You’re going to need plenty of microfiber lens cloths to wipe the spray from your lenses, but rather than purchasing expensive ones from the camera dealers, I found microfiber camping towels far better. They seem to be pretty much the same material, lint free, and much larger. Take several, as by the end of one zodiac trip they’ll probably be wet through so it’s best to have some backups. After a while your lens front may cloud up with salt residue, so a lens spray is recommended. I used the ROR Lens & Filter Cleaning Solution which works very well.


Last time around I took my 15-inch MacBook Pro, and backed up all my photographs each evening when on-board ship. I worked on some, but to be truthful I was so knackered each day I left most of my post processing to when I got home. I’d really like to take this again but I’m limited to only 20kg on my flight out from Chile and that includes hand luggage, so I may have to ditch the laptop this time around. If I can’t take it, I may just take an iPad instead, and take lots of SD & CF and record on both as a back up. The jury’s out on which way to go at present.

Crabeater Seals

Airline Travel

The airlines seem to have become incredibly picky these days with baggage limits, and most now weigh your carry-on baggage at check-in too. This can be really problematic for photographers as our equipment is not only valuable but heavy too, and none of us wish to risk putting anything in the hold unless within something like Pelican hard case. Carry-on limits vary from as low as 6kg to 23kg, but most are around 10-12 kg. Most of us also travel with a laptop too, so with camera bodies, lenses and accessories, that can result in one pretty heavy backpack. On my last trip my backpack weighed around 16 kg (35 lbs). Of course you’re never going to get his past check-in if weighed, but there are some workarounds you can try.

My Lowepro Pro Trekker 400 AW photo backpack has a detachable bum-bag (waist-pack) which proved incredibly useful at check-in. It’s big enough to hold my 16-35mm, plus my passport and a few other odds and sods. The other trick is to wear a big coat (note: wear not carry), in my case a Begrhaus rainproof jacket, which also has large pockets, big enough to hide two other lenses. Surprisingly most airlines also allow a laptop in a slip case in an addition to your normal one hand-carry item. Thus I removed my laptop too and this never got weighed. My back weight was reduced to around 12kg and all the items were duly returned there once check-in was completed.

Of course all this regulation is complete nonsense on the part of the airlines since you can buy copious amounts of quite heavy, duty free goods when through passport control, and walk straight on the aeroplane. It’s really just a ploy to charge you more money, but I can probably envisage the day they will require us to get on the scales at check-in. Until that day arrives these ploys should work.
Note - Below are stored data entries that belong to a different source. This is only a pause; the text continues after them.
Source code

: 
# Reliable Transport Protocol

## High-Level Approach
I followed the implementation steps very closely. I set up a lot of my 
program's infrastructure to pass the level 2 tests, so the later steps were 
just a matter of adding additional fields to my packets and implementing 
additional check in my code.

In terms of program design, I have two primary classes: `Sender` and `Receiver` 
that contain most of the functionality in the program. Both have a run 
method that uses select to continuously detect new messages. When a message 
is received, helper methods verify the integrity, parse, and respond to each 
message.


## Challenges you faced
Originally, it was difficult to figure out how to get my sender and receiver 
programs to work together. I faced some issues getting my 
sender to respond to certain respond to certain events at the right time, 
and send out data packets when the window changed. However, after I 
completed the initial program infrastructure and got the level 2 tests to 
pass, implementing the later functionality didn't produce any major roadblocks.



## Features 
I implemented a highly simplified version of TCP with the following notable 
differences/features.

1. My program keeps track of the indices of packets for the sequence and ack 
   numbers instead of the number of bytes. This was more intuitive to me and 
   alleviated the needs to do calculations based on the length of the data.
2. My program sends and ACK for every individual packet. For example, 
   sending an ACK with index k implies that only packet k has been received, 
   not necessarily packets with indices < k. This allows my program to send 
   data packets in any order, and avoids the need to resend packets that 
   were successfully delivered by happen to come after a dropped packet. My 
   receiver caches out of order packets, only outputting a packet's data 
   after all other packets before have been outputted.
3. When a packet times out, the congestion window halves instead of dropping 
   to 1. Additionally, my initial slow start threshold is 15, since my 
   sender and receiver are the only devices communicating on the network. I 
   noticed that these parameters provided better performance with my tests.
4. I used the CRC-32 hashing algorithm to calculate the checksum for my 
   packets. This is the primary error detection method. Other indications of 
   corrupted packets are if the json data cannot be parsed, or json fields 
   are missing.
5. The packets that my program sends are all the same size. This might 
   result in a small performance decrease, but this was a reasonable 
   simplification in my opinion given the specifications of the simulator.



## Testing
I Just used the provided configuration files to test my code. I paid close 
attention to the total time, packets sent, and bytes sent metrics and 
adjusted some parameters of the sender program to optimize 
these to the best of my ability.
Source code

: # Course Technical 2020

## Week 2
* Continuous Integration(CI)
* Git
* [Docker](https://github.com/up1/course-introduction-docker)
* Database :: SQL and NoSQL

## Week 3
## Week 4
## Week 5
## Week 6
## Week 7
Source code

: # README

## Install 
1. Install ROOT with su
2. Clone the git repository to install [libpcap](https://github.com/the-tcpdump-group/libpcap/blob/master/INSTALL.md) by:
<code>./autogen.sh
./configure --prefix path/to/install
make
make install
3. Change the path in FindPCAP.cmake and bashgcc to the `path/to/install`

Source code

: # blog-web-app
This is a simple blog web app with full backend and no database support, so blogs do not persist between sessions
One other problem people will face traveling down to Ushuaia, is that Aerolíneas Argentinas have a 12kg check-in baggage limit. Luckily this seems to be rarely enforced, and my luggage, which was around 23kg was never even weighed.  That aside, it’s going to be pot luck as occasionally some traveller will be charged excess. None on our trip were charged.

This trip I’m flying on Aerovias DAP from Puntas Arenas in Chile who operate a strict 20 kg weight allowance, and that includes your hand luggage. This trip is going to be a real challenge weight-wise.